Again, Covid-19 is the focus in many of these cases. Hackers unleashed a torrent of email phishing scams to lure unsuspecting employees working at home into clicking on malware-infected links. The fake emails offered opportunities to buy needed supplies like face masks; some looked like official correspondence from the IT department offering help using virtual work and collaboration tools. “Working from home using routers and modems with passwords that haven’t changed in years increases the risk of phishing scams providing an entry point into the corporate IT network,” says Taylor.

According to security company Barracuda Networks, 9,000 of the nearly 470,000 phishing incidents it detected for clients in the first three weeks of March were related to Covid-19—a 667 percent increase in a single month’s time. It takes months for consumers to learn that their sensitive personal data has been stolen. Once they glean the fact, plaintiff attorneys round them up into a class-action complaint.
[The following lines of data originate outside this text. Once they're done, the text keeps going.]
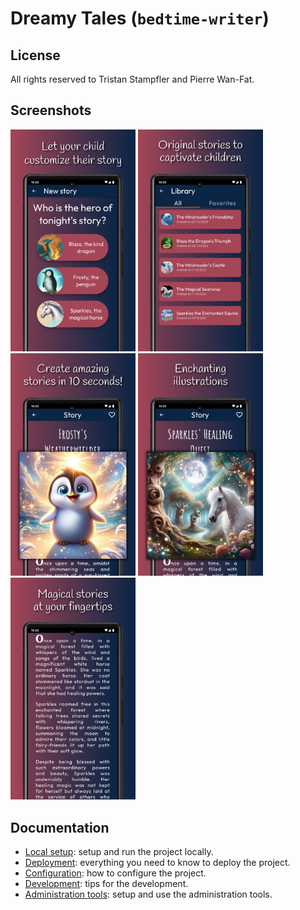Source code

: # Dreamy Tales (`bedtime-writer`)

## License

All rights reserved to Tristan Stampfler and Pierre Wan-Fat.

## Screenshots
<img src="doc/img/create_story.png" width="200"/>
<img src="doc/img/library.png" width="200"/>

<img src="doc/img/story_image_1.png" width="200"/>
<img src="doc/img/story_image_2.png" width="200"/>
<img src="doc/img/story_image_3.png" width="200"/>

## Documentation

* [Local setup](doc/setup.md): setup and run the project locally.
* [Deployment](doc/deployment.md): everything you need to know to deploy the project.
* [Configuration](doc/configuration.md): how to configure the project.
* [Development](doc/development.md): tips for the development.
* [Administration tools](doc/admin.md): setup and use the administration tools.
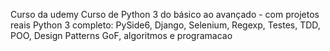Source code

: Curso da udemy
Curso de Python 3 do básico ao avançado - com projetos reais
Python 3 completo: PySide6, Django, Selenium, Regexp, Testes, TDD, POO, Design Patterns GoF, algoritmos e programacao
“Cyber is one of those areas that pass the materiality threshold, requiring some reporting on the related security,” says Andrea Bonime-Blanc, CEO of consulting firm GEC Risk Advisory and member of the board of the Cyber Future Foundation, which seeks a more trusted and secure cyber space.

Last year, with courts closed, companies were given a reprieve from these varied legal headaches. This year, plaintiff attorneys filing Covid-19-related lawsuits have timing and public emotion weighing in their favor.

New Administration, New Rules

If all this weren’t enough, boards also must be on guard for the federal government’s renewed vigor to prosecute alleged corporate crimes. “There’s no question that the current administration will ramp up white collar investigations involving antitrust allegations, anti-money laundering, healthcare fraud, collusion and other anti-competitive tactics,” says Wood.

Bonime-Blanc agreed. “We’re entering a different era now that Trump is no longer in charge,” she says. “Biden has made it clear that he will be much more proactive when it comes to public company financial statements, reporting and disclosure, with greater emphasis on ESG (environmental social and governance) risks, especially discrimination issues.”

Two new civil enforcement programs have been created at the federal level to hold companies and boards accountable for corporate compliance—the Office of Decree Enforcement and Compliance and the Civil Conduct Task Force. And new regulations are in the works, such as possible enactment of the Insider Trading Prohibition Act, which would codify insider trading as a statute for the first time. Moreover, the president’s picks to lead the Justice Department (Merrick Garland) and the SEC (Gary Gensler) affirm the likelihood of more robust regulatory enforcement. Both men have earned reputations as hardheaded investigators of corporate malfeasance.

“Board directors can expect increased government oversight and enforcement proceedings,” says Dan Bailey, partner at law firm Bailey Cavalieri in Columbus, Ohio. “For a long time, regulators have wanted the gatekeepers of companies—board directors responsible for oversight of corporate behaviors—to be more of an enforcement target. The former administration gave this lip service. The current one is a different story.”

Joined with the other lawsuit-fueling forces, a harsher corporate compliance enforcement agenda in the White House will help put an end to the pandemic-induced courtroom pause. Brace yourselves.